Write out the passage on dialectical questions from "At the same" to "characteristic or not.", swapping "opponent" for "adversary".

*Source excerpt*
┌──

At the same time it is plain that a question of the form 'what is
it?' is not a dialectical question, for a dialectical questioner
must by the form of his question give his opponent the chance of
announcing one of two alternatives, whichever he wishes. He must
therefore put the question into a more definite form, and inquire,
e.g.. whether man has such and such a characteristic or not.
Some combinations of predicates are such that the separate
predicates unite to form a single predicate. Let us consider under
what conditions this is and is not possible. We may either state in
two separate propositions that man is an animal and that man is a
biped, or we may combine the two, and state that man is an animal with
two feet. Similarly we may use 'man' and 'white' as separate
predicates, or unite them into one. Yet if a man is a shoemaker and is
also good, we cannot construct a composite proposition and say that he
is a good shoemaker. For if, whenever two separate predicates truly
belong to a subject, it follows that the predicate resulting from
their combination also truly belongs to the subject, many absurd
results ensue. For instance, a man is man and white. Therefore, if
predicates may always be combined, he is a white man. Again, if the
predicate 'white' belongs to him, then the combination of that
predicate with the former composite predicate will be permissible.

└──

*Entries shown*
┌──

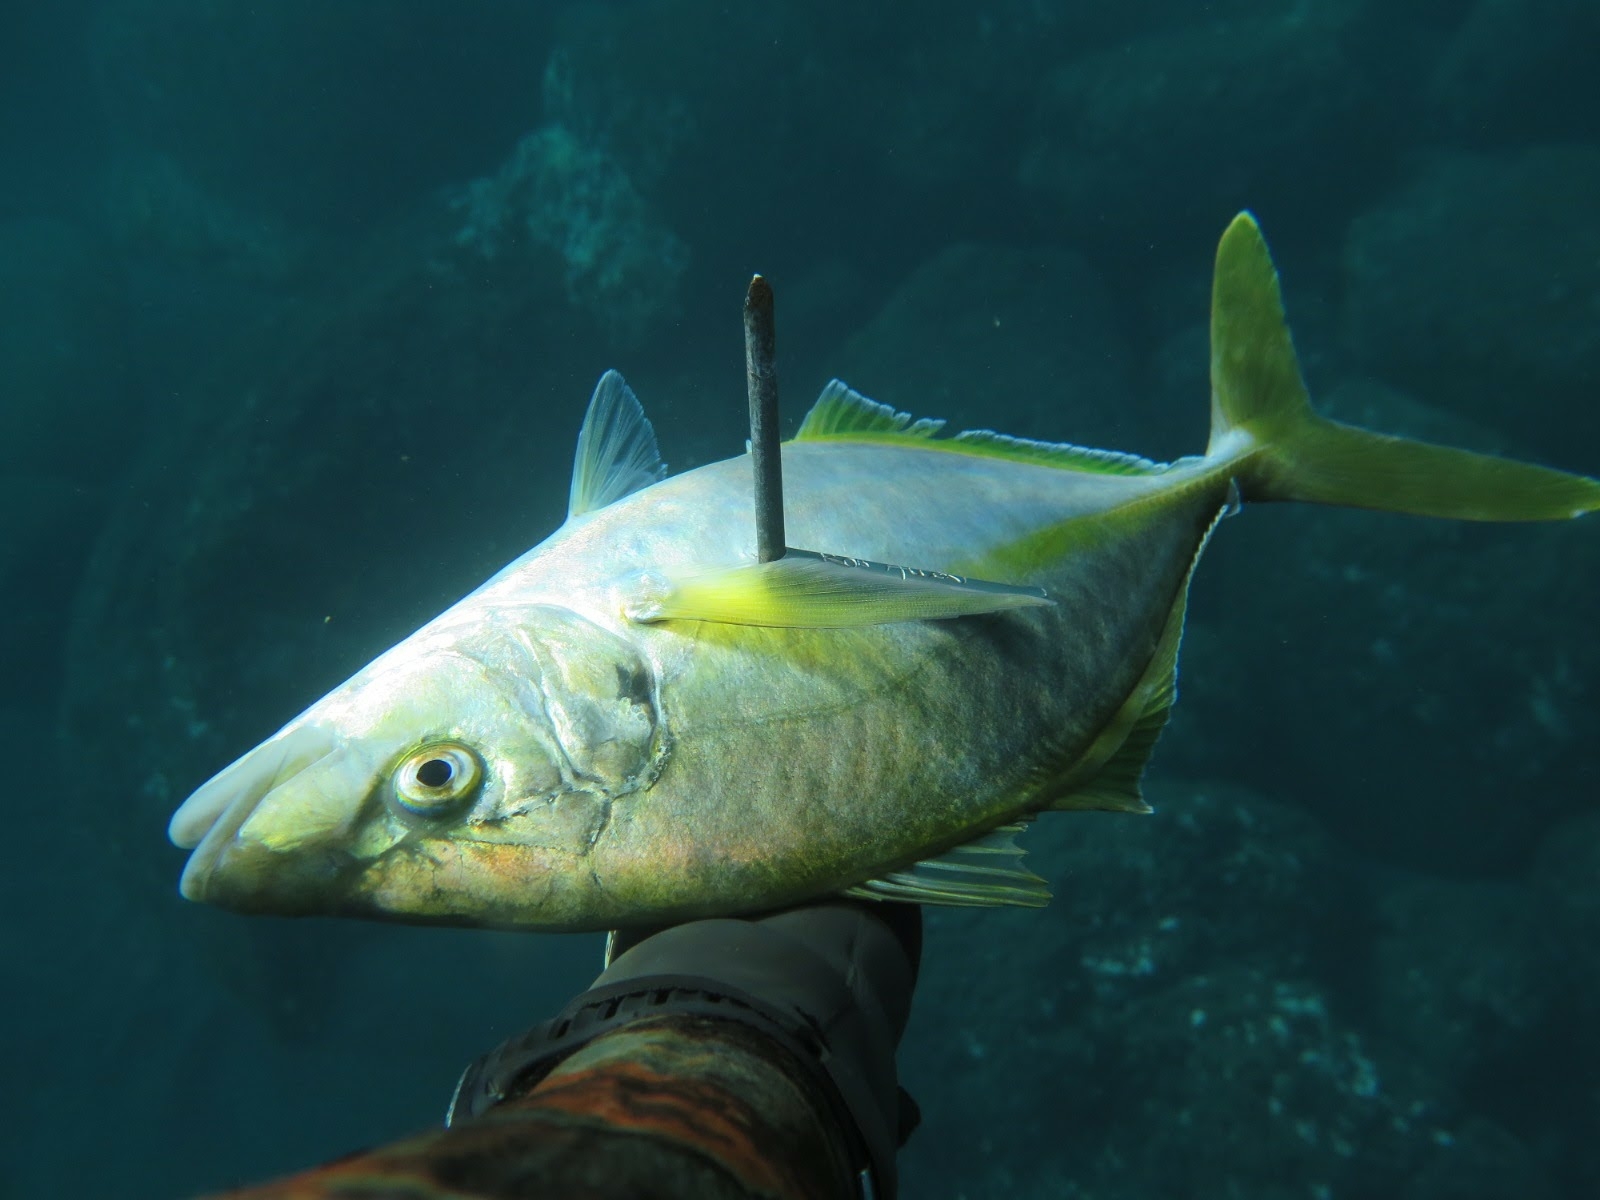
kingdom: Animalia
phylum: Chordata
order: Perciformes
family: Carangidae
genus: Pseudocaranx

└──
┌──

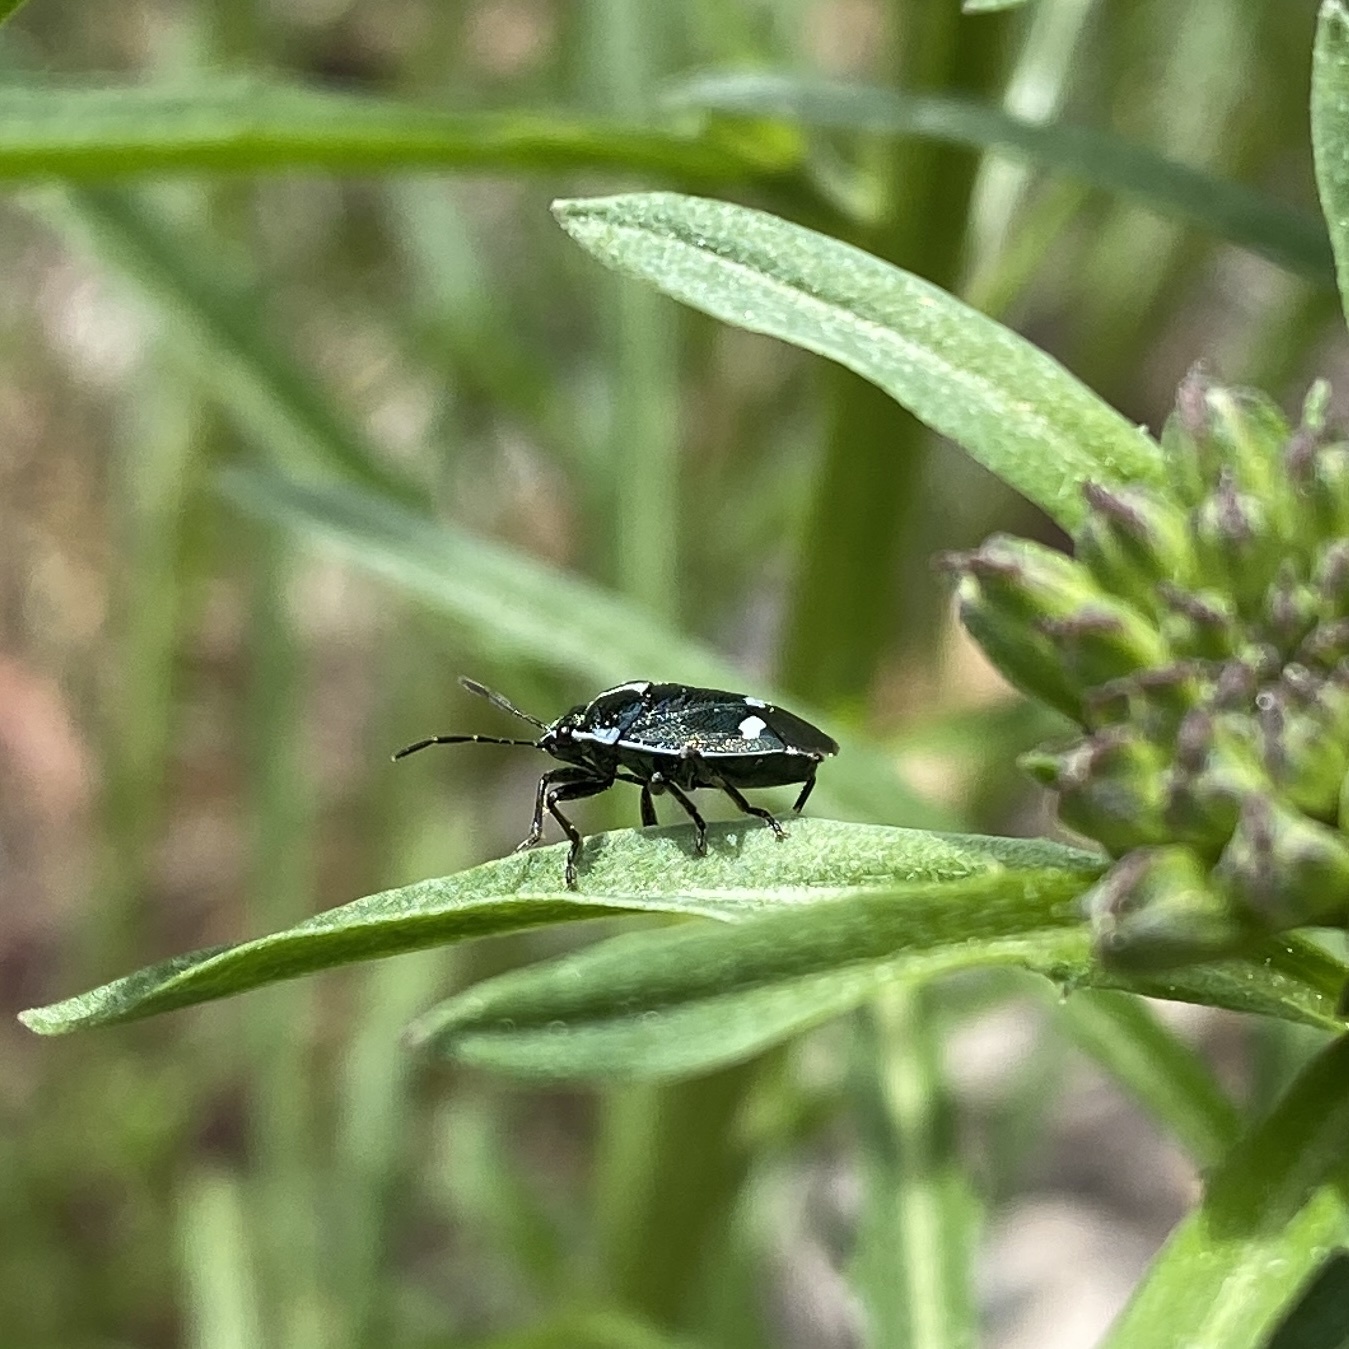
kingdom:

└──

*Exercise response*
At the same time it is plain that a question of the form 'what is
it?' is not a dialectical question, for a dialectical questioner
must by the form of his question give his adversary the chance of
announcing one of two alternatives, whichever he wishes. He must
therefore put the question into a more definite form, and inquire,
e.g.. whether man has such and such a characteristic or not.